___ Study text ___

The possibility, provided in both countries analyzed, to deny access to one’s data cannot be questioned, as it falls under the principles of freedom of therapeutic choice and self-determination that are placed to safeguard patient’s dignity. Certainly, actions are possible and necessary to ensure that patient’s decisions are based on correct and complete information. In addition to traditional information campaigns, it seems appropriate to strengthen the doctor-patient relationship. However, this cannot happen at no cost and cannot imply offloading onto the shoulders of GPs also the task of educating their patients about every new technological innovation.

The goal of improving care offered to patients and making it more personalized is also pursued by the Digital Care Act, which was introduced in Germany in 2019 and effectively integrates mHealth into the healthcare system. The benefits of using these technologies are proven in relation to different diseases and situations. They benefit chronic patients the most and they are particularly effective in the fields of mental health, oncology, cardiology, etc.

___

Problems and tasks =
1. Reproduce the passage on digital health starting at "The goal of" and ending at "oncology, cardiology, etc.".
2. Answer these questions on the passage on digital health.
(a) Under which principles does the possibility to deny access to one's data fall?
(b) In what year was the Digital Care Act introduced in Germany?
(c) Which patients benefit the most from these technologies?
3. State whether each statement agrees with the passage on digital health, and support each answer with the deciding words of the passage.
(a) General practitioners should take on the task of educating patients about every new technological innovation.
(b) The Digital Care Act integrates mHealth into the healthcare system.
(c) Strengthening the doctor-patient relationship can happen at no cost.
Answer solely from the passage on digital health, without drawing on outside knowledge.

___ Recorded data ___

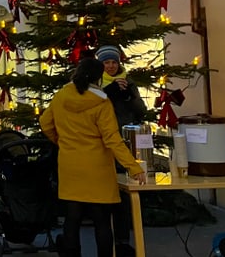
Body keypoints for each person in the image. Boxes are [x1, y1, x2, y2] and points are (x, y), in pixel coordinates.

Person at [39, 58, 146, 257]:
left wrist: (61, 142)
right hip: (97, 166)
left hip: (70, 164)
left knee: (72, 217)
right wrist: (134, 167)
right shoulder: (101, 102)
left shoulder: (61, 96)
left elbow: (45, 122)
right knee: (102, 221)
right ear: (98, 78)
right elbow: (112, 139)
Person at [96, 45, 147, 256]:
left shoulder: (129, 82)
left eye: (114, 62)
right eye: (106, 63)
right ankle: (106, 239)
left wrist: (129, 95)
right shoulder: (95, 84)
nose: (110, 66)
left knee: (124, 195)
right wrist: (109, 93)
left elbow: (141, 111)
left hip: (125, 142)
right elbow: (93, 106)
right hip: (103, 145)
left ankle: (123, 240)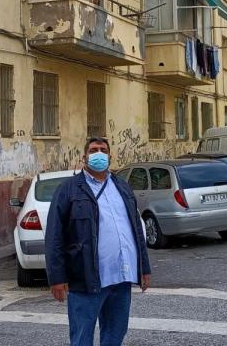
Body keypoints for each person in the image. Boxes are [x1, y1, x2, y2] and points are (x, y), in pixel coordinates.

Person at [45, 137, 151, 346]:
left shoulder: (122, 187)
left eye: (103, 150)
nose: (99, 154)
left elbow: (136, 229)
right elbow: (55, 236)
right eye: (94, 150)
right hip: (85, 279)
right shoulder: (69, 189)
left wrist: (144, 269)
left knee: (115, 336)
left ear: (110, 156)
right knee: (82, 338)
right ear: (84, 157)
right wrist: (56, 277)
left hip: (121, 279)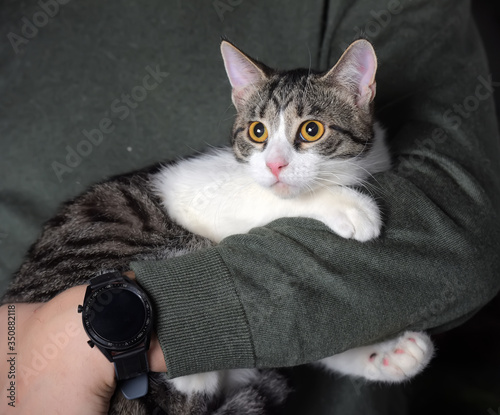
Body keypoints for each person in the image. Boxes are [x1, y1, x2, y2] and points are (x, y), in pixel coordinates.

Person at [1, 0, 500, 413]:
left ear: (359, 91)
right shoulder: (235, 186)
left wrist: (84, 331)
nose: (276, 162)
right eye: (258, 133)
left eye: (309, 131)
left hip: (94, 336)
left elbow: (463, 235)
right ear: (242, 100)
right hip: (38, 326)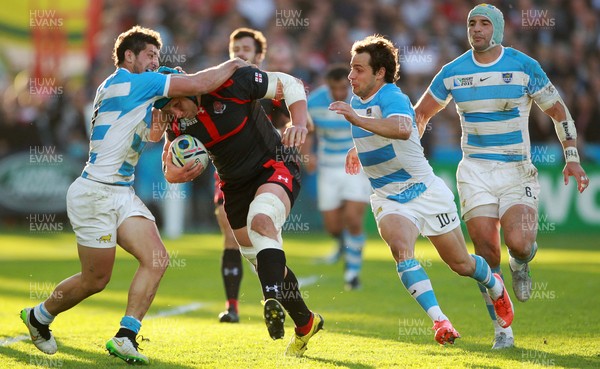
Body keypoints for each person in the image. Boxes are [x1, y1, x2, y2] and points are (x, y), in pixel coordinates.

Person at [20, 26, 246, 365]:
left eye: (158, 56)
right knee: (95, 280)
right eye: (150, 56)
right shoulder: (136, 82)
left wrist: (164, 114)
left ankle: (126, 335)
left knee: (157, 258)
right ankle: (39, 316)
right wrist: (236, 63)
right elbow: (201, 84)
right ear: (129, 56)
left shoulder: (127, 87)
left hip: (120, 191)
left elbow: (153, 134)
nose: (156, 61)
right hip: (95, 191)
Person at [413, 4, 589, 349]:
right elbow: (420, 115)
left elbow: (558, 110)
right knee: (486, 252)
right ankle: (502, 330)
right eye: (470, 23)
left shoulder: (524, 66)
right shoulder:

___

Task solutions =
1.
The goal of improving care offered to patients and making it more personalized is also pursued by the Digital Care Act, which was introduced in Germany in 2019 and effectively integrates mHealth into the healthcare system. The benefits of using these technologies are proven in relation to different diseases and situations. They benefit chronic patients the most and they are particularly effective in the fields of mental health, oncology, cardiology, etc.

2.
(a) The principles of freedom of therapeutic choice and self-determination.
(b) 2019.
(c) Chronic patients.

3.
(a) No: "cannot imply offloading onto the shoulders of GPs also the task of educating their patients about every new technological innovation."
(b) Yes: "effectively integrates mHealth into the healthcare system."
(c) No: "this cannot happen at no cost."